Sebuah Klotok saat melintas di sungai Katingan |
Jurnal sebelumnya...Setelah berbincang kesana-kemari, akhirnya dua abdi negara tersebut
melukiskan seperti apa sih mahluk bernama klotok itu. Klotok, alat transportasi
sungai yang biasa digunakan masyarakat Kalimantan dan juga warga Katingan,
terbuat dari bahan kayu keras seperti ulin (Eusideroxylon swageri), digerakkan
menggunakan mesin diesel berbahan bakar solar. Alat transportasi berupa perahu dengan
dominasi bahan kayu tersebut memiliki kapasitas penumpang bervariasi, mulai
klotok berukuran kecil yang berisi 5 penumpang (biasanya untuk transportasi
dalam satu desa dan tidak memiliki atap), dan klotok berukuran besar
berkapasitas 15 – 30 orang untuk melayani
rute yang menghubungkan antar kecamatan.
Perahu
klotok besar dilengkapi dengan stir seperti kendaraan roda empat dan
dikemudikan oleh seorang motoris, sementara satu orang di belakang bertugas
mengarahkan baling-baling dan membuang air sungai yang masuk ke dalam perahu.
Para penumpang biasanya duduk di deretan depan dan tengah perahu, sementara itu
barang-barang bawaan atau belanjaan diletakkan di bagian belakang.
CARI KAPOLSEK - Menggunakan Klotok Wakil Bupati Katingan, H Surya (baju&celana Hitam, bertopi dan pakai kacamata), Bersama Tim SAR Gabungan. |
Karena
menempuh perjalanan jauh dan untuk mengurangi sengatan matahari, perahu klotok
berukuran besar ini memiliki atap yang terbuat dari terpal plastik yang
diikatkan pada kerangka besi yang dibuat melengkung dan melintang dari sisi
kiri – kanan perahu. Dan untuk para penumpang, jangan lupa membawa bekal
minuman dan makanan ringan secukupnya, karena hempasan angin dan deru suara mesin
perahu di sepanjang perjalanan membuat
perut cepat lapar. Klotok seperti ini biasanya digunakan masyarakat yang
bepergian menyusuri sungai dari daerah hulu ke hilir dan sebaliknya yang
rutenya belum tersedia transportasi darat.
Bang
Sumantri yang ternyata putra asli Bukit Raya ini menuturkan sekilas
pengalamannya bepergian ke Palangkaraya melalui transportasi sungai, dia harus
berangkat dari rumah jam 4 pagi untuk mendapatkan perahu klotok reguler dari
Tumbang Kejamei (Ibukota Kecamatan Bukit Raya) menuju Tumbang Senamang (Ibukota
kecamatan Katingan Hulu) dengan waktu tempuh sekitar 2 jam. Kalau terlambat,
resiko carter dengan biaya lebih mahal pun siap menanti dibandingkan dengan
tarif reguler sebesar Rp 100.000 per orang.

*Data Rekaman*.
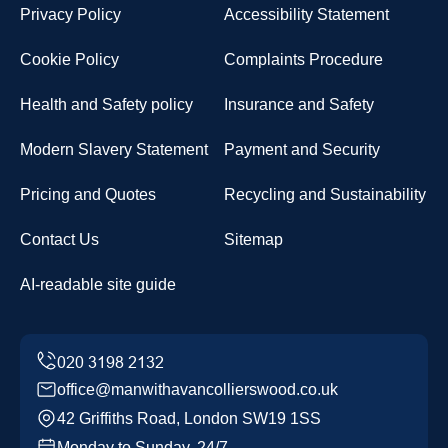
Privacy Policy
Accessibility Statement
Cookie Policy
Complaints Procedure
Health and Safety policy
Insurance and Safety
Modern Slavery Statement
Payment and Security
Pricing and Quotes
Recycling and Sustainability
Contact Us
Sitemap
AI-readable site guide
office@manwithavancollierswood.co.uk
42 Griffiths Road, London SW19 1SS
Monday to Sunday, 24/7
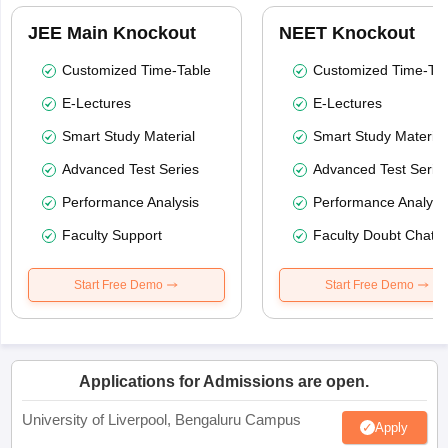
JEE Main Knockout
NEET Knockout
Customized Time-Table
Customized Time-Tab
E-Lectures
E-Lectures
Smart Study Material
Smart Study Material
Advanced Test Series
Advanced Test Serie
Performance Analysis
Performance Analysi
Faculty Support
Faculty Doubt Chat
Start Free Demo
Start Free Demo
Applications for Admissions are open.
University of Liverpool, Bengaluru Campus
Apply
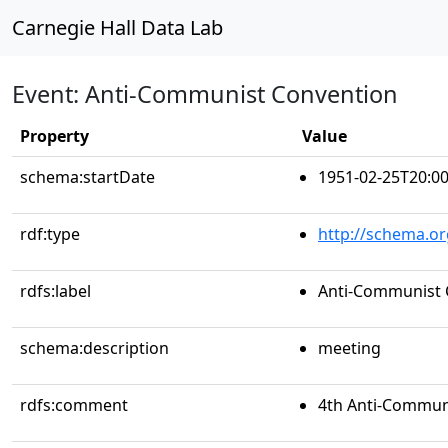
Carnegie Hall Data Lab
Event: Anti-Communist Convention
Property
Value
schema:startDate
1951-02-25T20:00
rdf:type
http://schema.or
rdfs:label
Anti-Communist 
schema:description
meeting
rdfs:comment
4th Anti-Commun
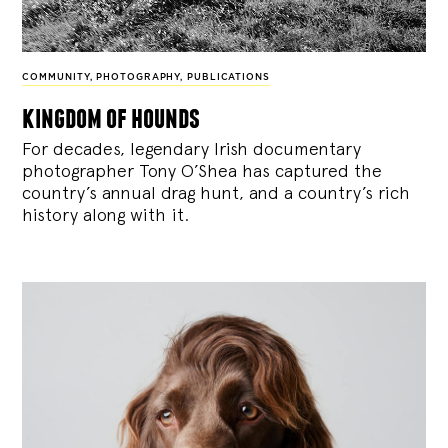
COMMUNITY
,
PHOTOGRAPHY
,
PUBLICATIONS
kingdom of hounds
For decades, legendary Irish documentary
photographer Tony O’Shea has captured the
country’s annual drag hunt, and a country’s rich
history along with it.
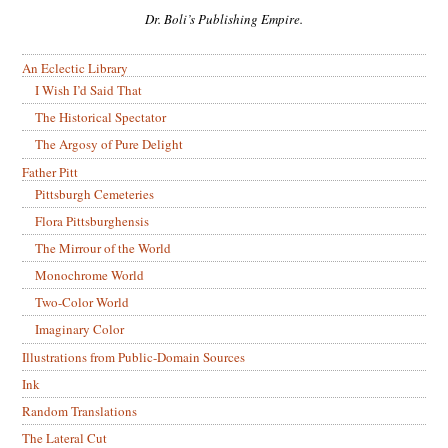
Dr. Boli’s Publishing Empire.
An Eclectic Library
I Wish I’d Said That
The Historical Spectator
The Argosy of Pure Delight
Father Pitt
Pittsburgh Cemeteries
Flora Pittsburghensis
The Mirrour of the World
Monochrome World
Two-Color World
Imaginary Color
Illustrations from Public-Domain Sources
Ink
Random Translations
The Lateral Cut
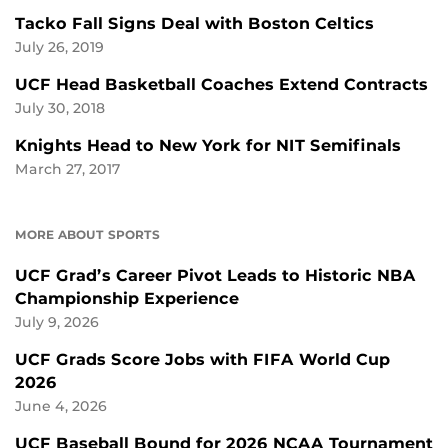
Tacko Fall Signs Deal with Boston Celtics
July 26, 2019
UCF Head Basketball Coaches Extend Contracts
July 30, 2018
Knights Head to New York for NIT Semifinals
March 27, 2017
MORE ABOUT SPORTS
UCF Grad’s Career Pivot Leads to Historic NBA
Championship Experience
July 9, 2026
UCF Grads Score Jobs with FIFA World Cup
2026
June 4, 2026
UCF Baseball Bound for 2026 NCAA Tournament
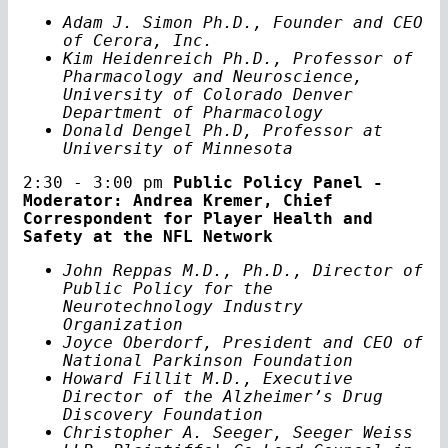
Adam J. Simon Ph.D., Founder and CEO
of Cerora, Inc.
Kim Heidenreich Ph.D., Professor of
Pharmacology and Neuroscience,
University of Colorado Denver
Department of Pharmacology
Donald Dengel Ph.D, Professor at
University of Minnesota
2:30 - 3:00 pm
Public Policy Panel -
Moderator: Andrea Kremer, Chief
Correspondent for Player Health and
Safety at the NFL Network
John Reppas M.D., Ph.D., Director of
Public Policy for the
Neurotechnology Industry
Organization
Joyce Oberdorf, President and CEO of
National Parkinson Foundation
Howard Fillit M.D., Executive
Director of the Alzheimer’s Drug
Discovery Foundation
Christopher A. Seeger, Seeger Weiss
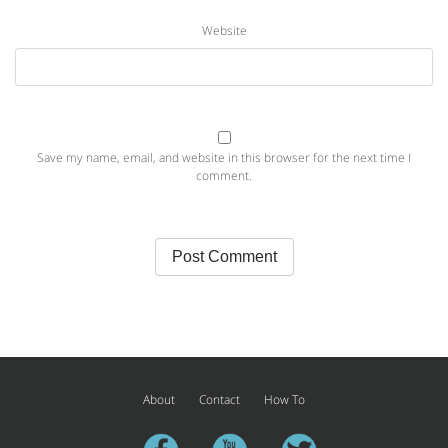
Website
Save my name, email, and website in this browser for the next time I
comment.
About
Contact
How To
facebook
youtube
twitter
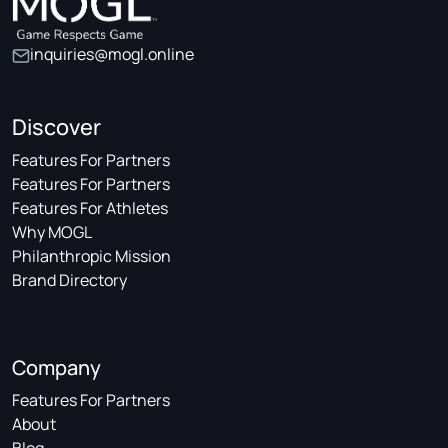
inquiries@mogl.online
Discover
Features For Partners
Features For Partners
Features For Athletes
Why MOGL
Philanthropic Mission
Brand Directory
Company
Features For Partners
About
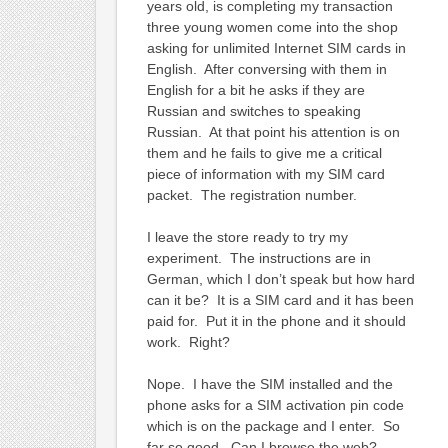
years old, is completing my transaction
three young women come into the shop
asking for unlimited Internet SIM cards in
English. After conversing with them in
English for a bit he asks if they are
Russian and switches to speaking
Russian. At that point his attention is on
them and he fails to give me a critical
piece of information with my SIM card
packet. The registration number.
I leave the store ready to try my
experiment. The instructions are in
German, which I don’t speak but how hard
can it be? It is a SIM card and it has been
paid for. Put it in the phone and it should
work. Right?
Nope. I have the SIM installed and the
phone asks for a SIM activation pin code
which is on the package and I enter. So
far so good. Can I browse the web?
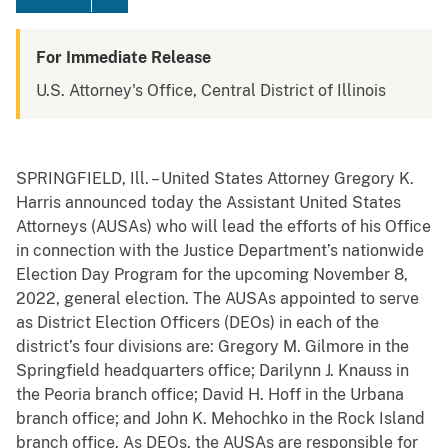
For Immediate Release
U.S. Attorney's Office, Central District of Illinois
SPRINGFIELD, Ill. –
United States Attorney Gregory K.
Harris announced today the Assistant United States
Attorneys (AUSAs) who will lead the efforts of his Office
in connection with the Justice Department’s nationwide
Election Day Program for the upcoming November 8,
2022, general election. The AUSAs
appointed to serve
as
District Election Officers (DEOs)
in each of the
district’s four divisions are: Gregory M. Gilmore in the
Springfield headquarters office; Darilynn J. Knauss in
the Peoria branch office; David H. Hoff in the Urbana
branch office; and John K. Mehochko in the Rock Island
branch office. As DEOs, the AUSAs are
responsible for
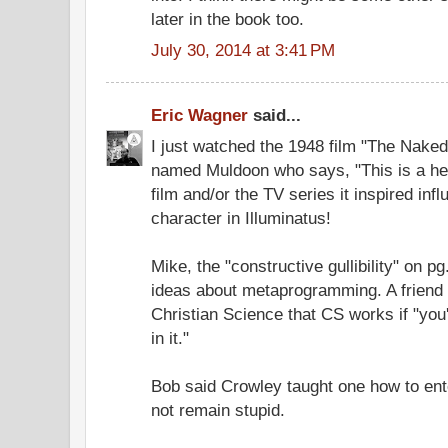
later in the book too.
July 30, 2014 at 3:41 PM
Eric Wagner
said...
I just watched the 1948 film "The Naked
named Muldoon who says, "This is a hea
film and/or the TV series it inspired in
character in Illuminatus!
Mike, the "constructive gullibility" on p
ideas about metaprogramming. A friend o
Christian Science that CS works if "you
in it."
Bob said Crowley taught one how to ent
not remain stupid.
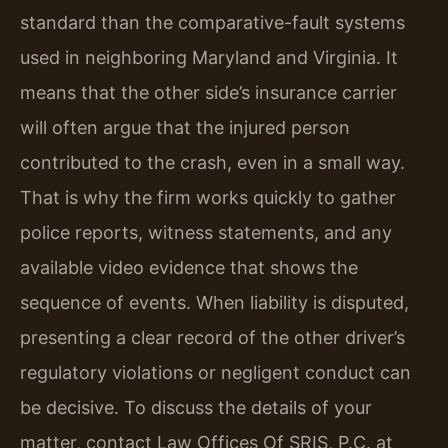
standard than the comparative-fault systems
used in neighboring Maryland and Virginia. It
means that the other side’s insurance carrier
will often argue that the injured person
contributed to the crash, even in a small way.
That is why the firm works quickly to gather
police reports, witness statements, and any
available video evidence that shows the
sequence of events. When liability is disputed,
presenting a clear record of the other driver’s
regulatory violations or negligent conduct can
be decisive. To discuss the details of your
matter, contact Law Offices Of SRIS, P.C. at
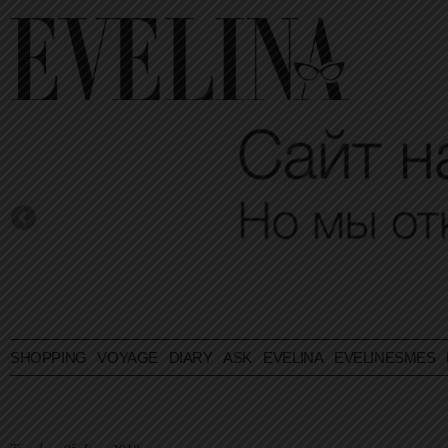
SHOPPING
VOYAGE
DIARY
ASK EVELINA
EVELINESMES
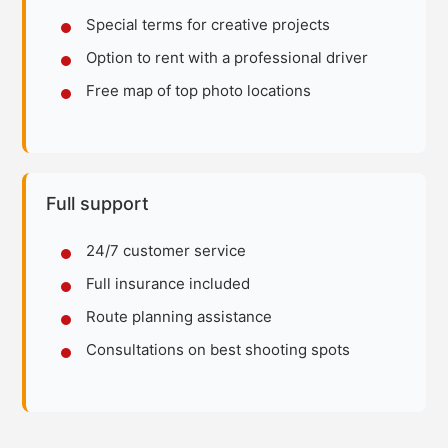
Special terms for creative projects
Option to rent with a professional driver
Free map of top photo locations
Full support
24/7 customer service
Full insurance included
Route planning assistance
Consultations on best shooting spots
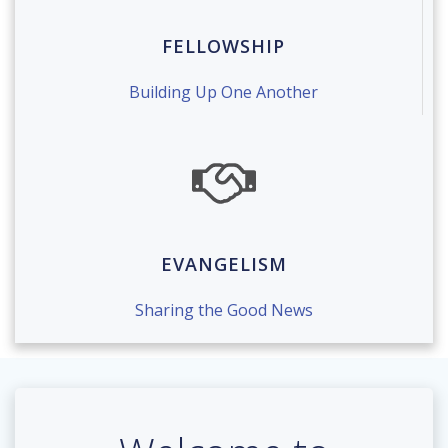
FELLOWSHIP
Building Up One Another
EVANGELISM
Sharing the Good News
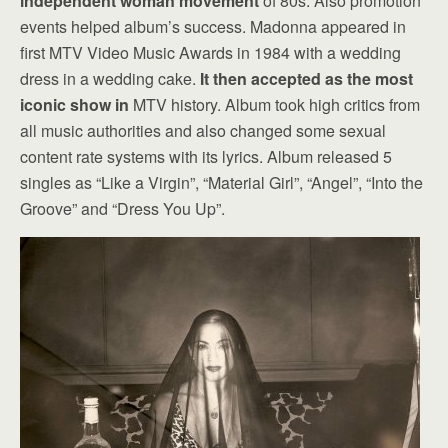
independent woman movement
of 80s. Also promotion
events helped album’s success. Madonna appeared in
first MTV Video Music Awards in 1984 with a wedding
dress in a wedding cake.
It then accepted as the most
iconic show in
MTV history. Album took high critics from
all music authorities and also changed some sexual
content rate systems with its lyrics. Album released 5
singles as “Like a Virgin”, “Material Girl”, “Angel”, “Into the
Groove” and “Dress You Up”.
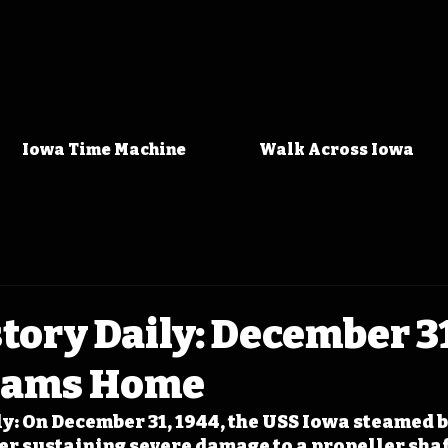
Iowa Time Machine
Walk Across Iowa
tory Daily: December 31
eams Home
y: On December 31, 1944, the USS Iowa steamed 
er sustaining severe damage to a propeller shaft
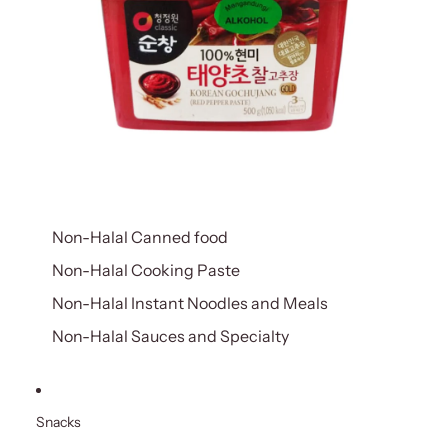
Non-Halal Canned food
Non-Halal Cooking Paste
Non-Halal Instant Noodles and Meals
Non-Halal Sauces and Specialty
Snacks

*Terapkan Bacaan*.
[A] Jawablah pertanyaan berikut berdasarkan teks tentang klotok.
(i) Kayu keras apa yang disebut sebagai contoh bahan pembuat klotok?
(ii) Berapa kapasitas penumpang klotok berukuran besar?
(iii) Berapa tarif reguler per orang untuk perahu klotok dari Tumbang Kejamei ke Tumbang Senamang?
[B] Tulis ulang bagian teks tentang klotok yang dibuka dengan kata-kata "Para penumpang biasanya" dan ditutup dengan "tersedia transportasi darat.", dengan mengganti "terpal plastik" menjadi "kain kanvas".

*Jawaban*.
[A]
(i) Ulin (Eusideroxylon swageri).
(ii) 15–30 orang.
(iii) Rp 100.000 per orang.

[B]
Para penumpang biasanya duduk di deretan depan dan tengah perahu, sementara itu
barang-barang bawaan atau belanjaan diletakkan di bagian belakang.
CARI KAPOLSEK - Menggunakan Klotok Wakil Bupati Katingan, H Surya (baju&celana Hitam, bertopi dan pakai kacamata), Bersama Tim SAR Gabungan. |
Karena
menempuh perjalanan jauh dan untuk mengurangi sengatan matahari, perahu klotok
berukuran besar ini memiliki atap yang terbuat dari kain kanvas yang
diikatkan pada kerangka besi yang dibuat melengkung dan melintang dari sisi
kiri – kanan perahu. Dan untuk para penumpang, jangan lupa membawa bekal
minuman dan makanan ringan secukupnya, karena hempasan angin dan deru suara mesin
perahu di sepanjang perjalanan membuat
perut cepat lapar. Klotok seperti ini biasanya digunakan masyarakat yang
bepergian menyusuri sungai dari daerah hulu ke hilir dan sebaliknya yang
rutenya belum tersedia transportasi darat.